- _Stored data_
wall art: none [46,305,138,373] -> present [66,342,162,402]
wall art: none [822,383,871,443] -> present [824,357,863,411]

* * *

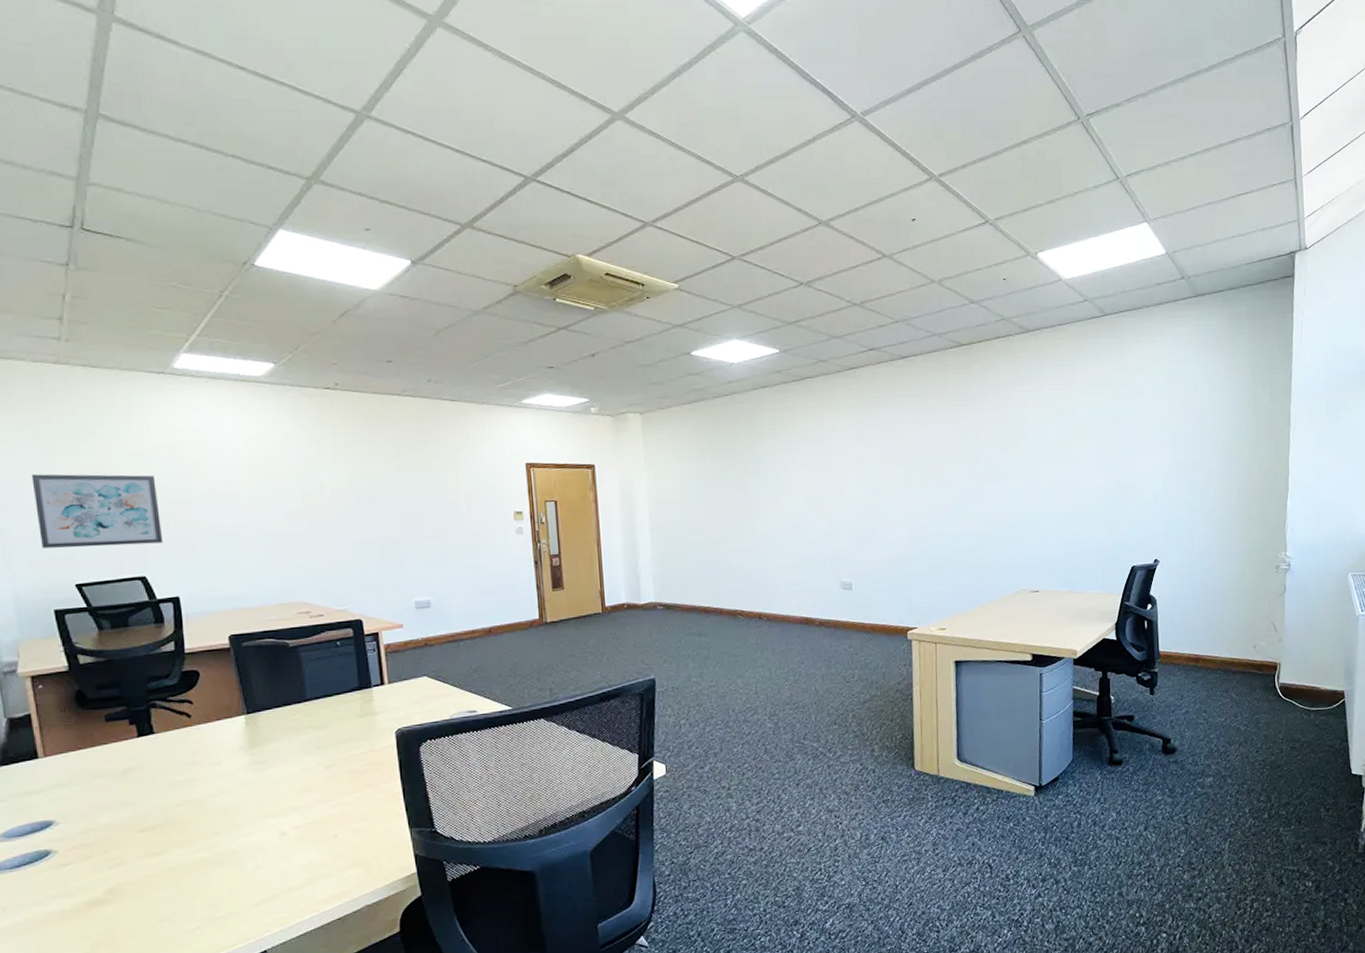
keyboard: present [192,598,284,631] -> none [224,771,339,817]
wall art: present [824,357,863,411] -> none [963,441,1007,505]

* * *

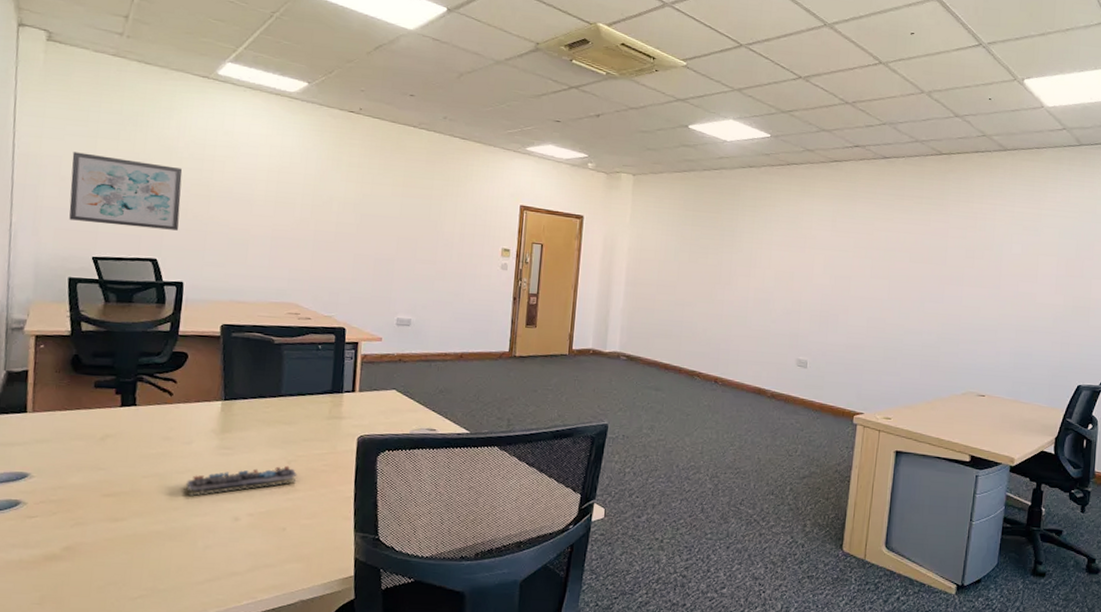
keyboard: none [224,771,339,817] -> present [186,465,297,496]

- _Activity_
Lines above with the string "keyboard" need to be found and copied.

- _Response to this task_
keyboard: present [192,598,284,631] -> none [224,771,339,817]
keyboard: none [224,771,339,817] -> present [186,465,297,496]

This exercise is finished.